Yeah. I was telling my friend I “brute^2 forced it” LOL. I got done in 1h22m (after doing part one in 16m.) This is the first day this year where I hardly used any code from part one in part two. I kept feeling like there should be a more clever answer, but I knew the brute force approach was going to get me there so I just soldiered on. The second level of brute force was I knew I could code something clever, but I did copy and paste and quick edits instead for expediency.

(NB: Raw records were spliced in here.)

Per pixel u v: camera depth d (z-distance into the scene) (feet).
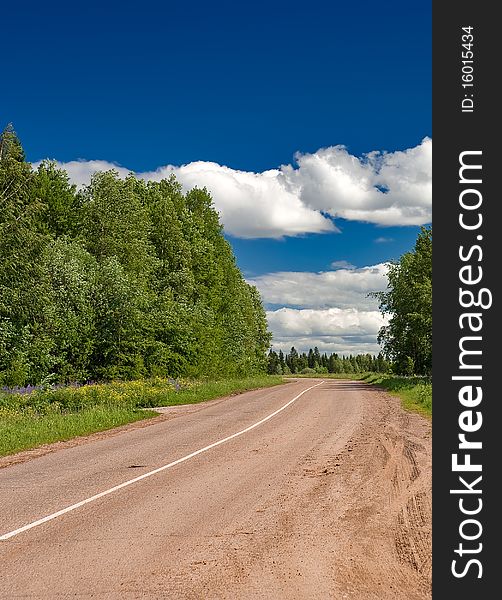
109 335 124.67
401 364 168.14
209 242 186.60
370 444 47.62
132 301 125.70
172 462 41.83
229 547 22.61
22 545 23.03
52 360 107.14
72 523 26.14
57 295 115.44
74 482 35.29
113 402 83.71
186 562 20.94
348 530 24.68
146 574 19.79
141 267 147.74
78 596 17.98
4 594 18.19
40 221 145.18
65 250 125.08
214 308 188.03
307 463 40.40
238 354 209.67
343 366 565.12
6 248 98.84
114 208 146.92
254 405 94.02
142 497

I could have been faster on the first part, but I got tripped up on the pipe char being special to regex and forgetting to escape it. Oops. I also initially misunderstood that my case for the required digits in part one needed to match on the length of the string. Luckily my unit tests saved me multiple times even though they cost time to code.
In my approach, I have methods like isZeroDigit(), isOneDigit(), isTwoDigit() etc… and that exposed a bug in my initial approach. I was initially only considering the lit segments and not the unlit ones. Of course that meant I was getting multiple possible digits… for example 8 has all segments lit, so it can also be any other digit if you just looked at the lit segments.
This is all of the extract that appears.